Scottish Open: Mark Selby retains title with 9-3 win over Ronnie O’Sullivan

Scottish Open: Mark Selby retains title with 9-3 win over Ronnie O’Sullivan

December 15, 2020 0 By wkadmin
Scottish Open champion Mark Selby has won his last 11 ranking finals

Mark Selby retained the Scottish Open title with a commanding 9-3 victory over world champion Ronnie O’Sullivan.

The 37-year-old was never behind against his fellow Englishman and won the last three frames of the afternoon session to lead 6-2 in Milton Keynes.

A break of 78 helped him move further ahead and he quickly closed out an 11th consecutive victory in ranking finals to equal Stephen Hendry’s record.

“This season has been fantastic,” world number four Selby told Eurosport.

“Even if I’d lost to Ronnie, there’s a lot of positives. Semi-finals, quarter-finals, won the European Masters so really consistent and happy.

“I always believe in myself when I play Ronnie. A lot of people collapse against him and are beaten before they start because of the aura he has.”

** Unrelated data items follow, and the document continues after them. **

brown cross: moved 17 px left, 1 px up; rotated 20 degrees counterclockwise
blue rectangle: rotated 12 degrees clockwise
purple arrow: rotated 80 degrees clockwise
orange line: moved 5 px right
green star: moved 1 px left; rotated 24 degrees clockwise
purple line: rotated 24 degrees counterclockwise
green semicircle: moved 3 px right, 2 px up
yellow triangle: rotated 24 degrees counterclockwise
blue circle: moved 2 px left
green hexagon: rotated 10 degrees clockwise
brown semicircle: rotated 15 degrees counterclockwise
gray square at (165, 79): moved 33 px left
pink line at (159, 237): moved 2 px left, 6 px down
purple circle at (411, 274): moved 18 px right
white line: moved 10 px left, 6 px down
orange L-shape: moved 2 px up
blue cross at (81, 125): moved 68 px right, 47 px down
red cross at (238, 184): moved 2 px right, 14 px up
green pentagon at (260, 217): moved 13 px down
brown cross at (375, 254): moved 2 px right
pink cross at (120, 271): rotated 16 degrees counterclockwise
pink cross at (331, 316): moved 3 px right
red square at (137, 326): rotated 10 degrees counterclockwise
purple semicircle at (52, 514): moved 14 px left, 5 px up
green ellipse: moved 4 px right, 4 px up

O’Sullivan paid tribute to the champion, who triumphed on his Scottish Open debut last year, and said: “Mark played fantastically well. I’ve no complaints.

“I didn’t really do a lot wrong but some days you just don’t score enough points and put your opponent under enough pressure. When you get to finals you’ve got to do that.”

With no fans in attendance and the Marshall Arena haunted by Covid tests and men in muzzles, you might as well amuse yourself in such soul-destroying times. Which the two main protagonists did before the festive mood turned slightly sour in Milton Keynes.

For the world champion it was hardly a laughing matter as Selby gained a measure of payback for losing 17-16 to his old rival in an epic Crucible semi-final in August that saw the Rocket clamber off his seat to win the final three frames as quickly as he bites a tip off with glistening breaks of 138, 71 and 64.

Selby added to his European Masters success in September by making off with the Stephen Hendry trophy – and equalling the seven-times world champion’s record of 11 straight victories in ranking finals set in the 1990s.

For O’Sullivan – who once described Selby as “the torturer” – it became a tortuous experience as he failed to score heavily enough with several obvious chances that came his way eluding his normally unflappable trademark break-building instincts.

Perhaps the tip torment tipped the balance in Selby’s favor. Who knows, but it was difficult to suggest the scoreline did not reflect the balance of power.